Dan Gilbert's Tirade
Although I was only mildly interested in the LeBron James saga that's unfolded over recent weeks — and certainly not inclined to write about the fate of a Cleveland Cavalier on the pages of the Detroit Blog — it was the antics of Cavs' owner and Detroit native Dan Gilbert yesterday that really caught my attention.
After LeBron announced on ESPN that he was joining the Miami Heat instead of returning to Cleveland, Gilbert, who owns locally based lending giant Quicken Loans, went off on James. He posted a scathing letter on the team's website in which he suggested James "quit" in big games and accused his former star player of "cowardly betrayal" of not just Cavs fans but all of Northeast Ohio.
This shocking act of disloyalty from our home grown "chosen one" sends the exact opposite lesson of what we would want our children to learn. And "who" we would want them to grow-up to become.
Be for real, Dan.
Look, I know plenty of people here are feeling Gilbert, the homegrown billionaire who recently announced that he was moving his company's headquarters from Livonia, Mich., to downtown Detroit, and that's fine. We certainly can use his investments. But his teeing off on LeBron was as corny and weak as the kid's self-absorbed traveling free-agency carnival, not to mention out of step with how local sports barons have traditionally gotten down in Detroit.
I mean, first off, there's the obvious hypocrisy to his attack: He wouldn't be saying these things about LeBron, although he seems to feel them sincerely, had James returned to play basketball for him.
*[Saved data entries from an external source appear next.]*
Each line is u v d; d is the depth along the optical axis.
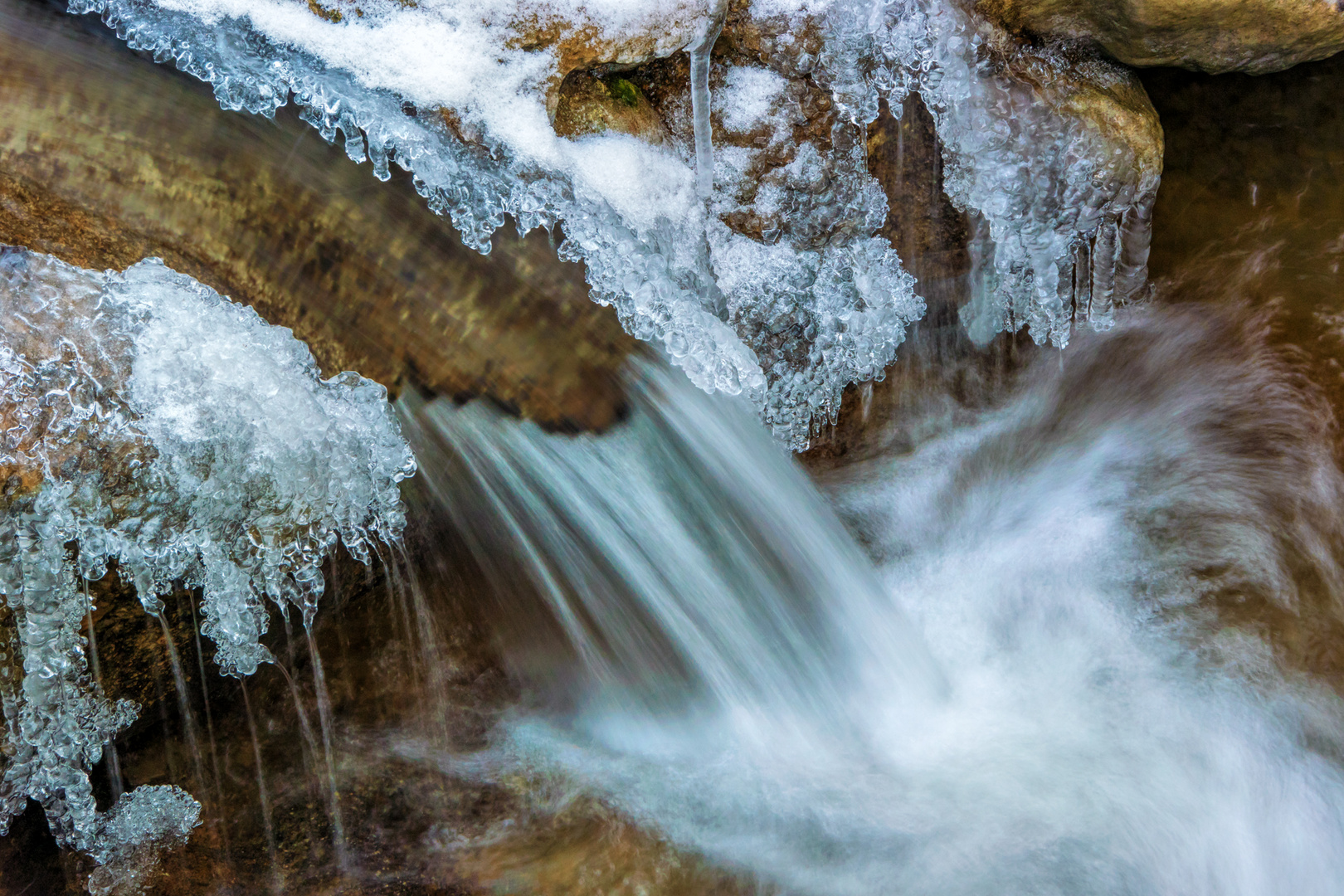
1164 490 3.38
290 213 2.25
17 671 2.20
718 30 2.51
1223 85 2.97
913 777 2.97
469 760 2.91
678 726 3.05
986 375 3.35
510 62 2.31
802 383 3.05
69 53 2.12
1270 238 3.16
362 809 2.79
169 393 2.11
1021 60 2.76
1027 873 2.76
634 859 2.72
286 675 2.74
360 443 2.39
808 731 3.08
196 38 2.16
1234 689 3.10
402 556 2.70
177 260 2.20
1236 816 2.89
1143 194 2.93
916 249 3.01
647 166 2.55
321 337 2.34
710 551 2.90
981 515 3.44
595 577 2.83
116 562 2.19
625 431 2.69
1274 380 3.27
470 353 2.45
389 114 2.24
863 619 3.21
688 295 2.64
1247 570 3.24
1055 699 3.16
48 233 2.08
Second, while I'm sure that Detroiter Gilbert loves his Ohio team and his Cleveland fans, he needs to cut the crap about James "doing right by Cleveland" (read: his rich ass). The young man made a cold-blooded business decision — something a Croesus-rich mortgage broker can surely understand, no? Gilbert going after Akron, Ohio, native James for "betrayal" is as silly as someone thinking Gilbert is somehow "disloyal" to Detroit because he doesn't want to dump Cleveland to buy his hometown Pistons. (UPDATE: Nor, as my friend Kim pointed out to me a short time ago, is anybody in this city casting hexes on Gilbert or calling him traitorous for backing casino gambling in Ohio, which hurts Detroit's gaming industry.) It's business (though, yes, I get why the fans would argue differently).
Of course, I also wonder how much business really does play into Gilbert's tirade. According to some reports, James' departure could cost Gilbert's team as much as $250 million in value. (Wonder if losing that kind of bread will impact what he does in the D.) I'd be mad too if I just watched so much money fly off to South Beach, but name-calling seems inappropriate. I was expecting something a little classier from Gilbert after years of watching Detroit-bred sports tycoons handle business disappointments fairly smoothly in public.
If you don't know, Gilbert is part of a colorful crop of sports franchise owners that Detroit has produced over the years, from racing's Roger Penske to Peter Karmanos (Carolina Hurricanes) to Mike Illitch (Tigers/Red Wings), William Clay Ford (Lions) and Al Taubman. (I still love those Michigan Panthers helmets.) They've been an interesting lot, one that includes recovering alcoholics, Kwame Kilpatrick loyalists and convicted white-collar felons, but for the most part they've had a history of carrying themselves like cool-headed businessmen when it's come to sports matters.
For instance, when Barry Sanders finally tired of the Lions' mediocrity and slipped away from the NFL forever, Ford, easily the worst owner of them all on the field, had very little to say. Yes, Detroit fans were all kinds of shocked and angry (though certainly not like Cleveland's), but Ford kept it respectful. Same for Bill Davidson and the Pistons franchise when Ben Wallace spurned us for Chicago a few years ago.
Gilbert's as good a sports team owner as many of the other local moguls, if not better. But when it comes to the type of attack he put out there in the wake of James' departure, he could stand to cop a page from the other guys' books and leave the mean-spirited childishness to the paying customers (like me...Blubber all you want, Cleveland; I'm elated to see James out of the Pistons' division). When fans get upset about a move like this, it reflects their passion. But when billionaire owners go off like Gilbert did, they just look like peevish boors who can't handle getting their way.
That's the kind of person I don't ever want my child to be.